WASHINGTON, D.C. —Today, the Consumer Financial Protection Bureau (CFPB) brought action against Intercept Corporation, a payment processor and two of its executives, Craig Dresser and Bryan Smith for the illegal authorization of withdrawals from consumer accounts by their clients. The lawsuit was filed in federal district court in which the CFPB asserts that Intercept ignored warning signs that its client engaged in fraudulent and unlawful activities. In addition to permanently eliminating all illegal practices carried by Intercept, Smith, and Dresser, the lawsuit is also seeking relief for consumers as well as imposing penalties against the defendants.
Director of the CFPB, Richard Cordray stated that “Intercept and its executives Bryan Smith and Craig Dresser ignored clear signs of brazen fraud, including illegal withdrawals from consumer accounts, and need to clean up their act. Companies cannot turn a blind eye to wrongdoing when they process payments from consumer banking accounts on behalf of clients that are breaking the law.”
Intercept Corporation, Fargo, N.D. based third-party payment processor is owned by Smith and Dresser- each own 50 percent of the company. Intercepts systems are used to transmit electronic funds transfers on behalf of clients through the Automated Clearing House. Financial transactions, such as payroll deposits, and loan and bill payments were all processed through this system. Business and individuals are linked by payment processes to banks through the network. Intercept’s clients include, among others, payday lenders, auto-title lenders, debt collectors and sales financing companies.
By processing payments for clients without sufficient investigating, monitoring, or responding to red flags indicated some clients were breaking the law or deceiving customers. The CFPB claims that Intercept, Smith, and Dresser acted in violation of the Dodd-Frank Wall Street Reform and Consumer Protection Act. Intercept, Smith, and Dresser played a key role in this unlawful conduct by giving their clients access to the banking system and the means to extract money from consumers’ bank accounts. The defendants allegedly:
- Turned a blind eye to glaring indications of potential fraud: Forewarning of fraud included returned payments for insufficient funds or unauthorized debits indicating that consumers did not consent to the withdrawal or were misled about the terms. An estimation of the CFPB indicates that Intercept assisted clients withdraw millions of dollars in unauthorized and other illegal charges from consumer accounts. Several Intercept clients have run up yearly return rates ranging between 20 to 40 percent for network transactions, exceeding the 1.5 percent industry average. Little effort was made by Intercept to determine the cause of these unconscionable rates and, despite the red flags, continued processing transactions for these clients. Intercept ignored other warning signs such as state and federal enforcement actions against clients, including a Federal Trade Commission action against Scott Tucker and his payday lending operation.
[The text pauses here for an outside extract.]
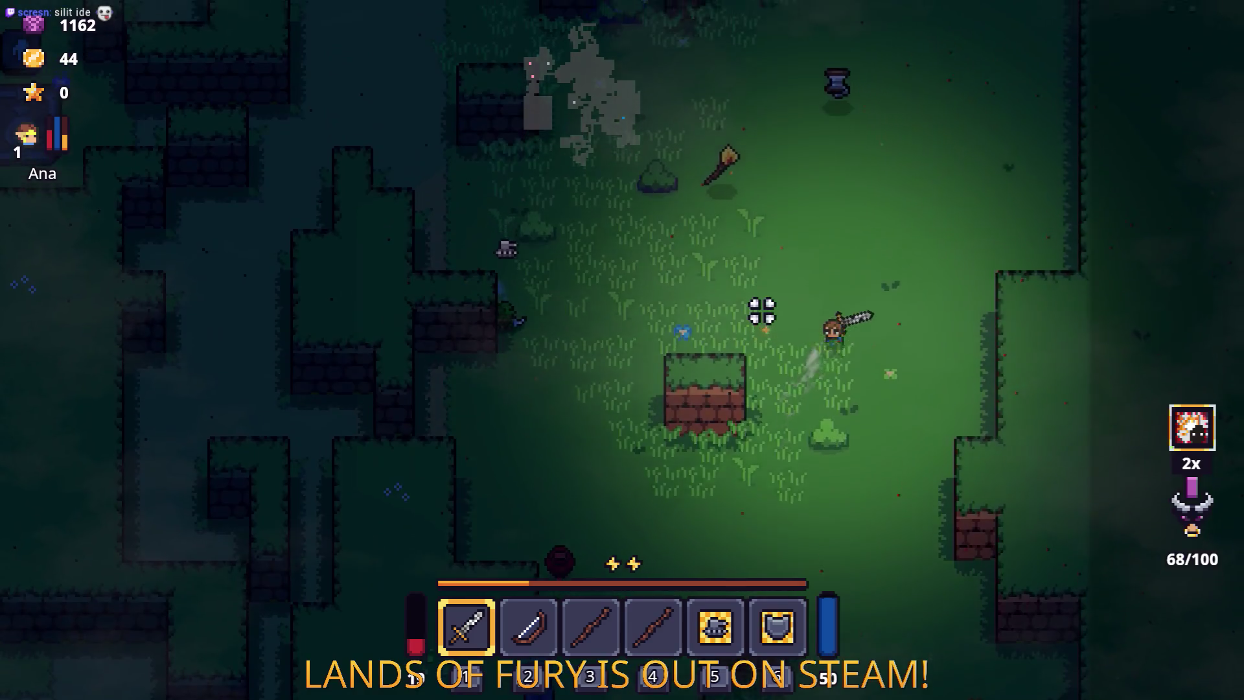
{"action": "key", "text": "w"}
- Disregarded complaints from banks and consumers: Warnings and complaints from banks and consumers pertaining to high return rates and initiating unauthorized debits, including for payday lenders in states where the practice is illegal were blatantly ignored by Intercept.
According to the Dodd-Frank Wall Street Reform and Consumer Protection Act, the CFPB is authorized to act against institutions or individuals engaged in unfair, deceptive, or abusive acts or practices or that otherwise violate federal consumer financial laws. The complaint filed against Intercept Corporation, Bryan Smith, and Craig Dresser seeks injunctive relief, penalties, and monetary relief.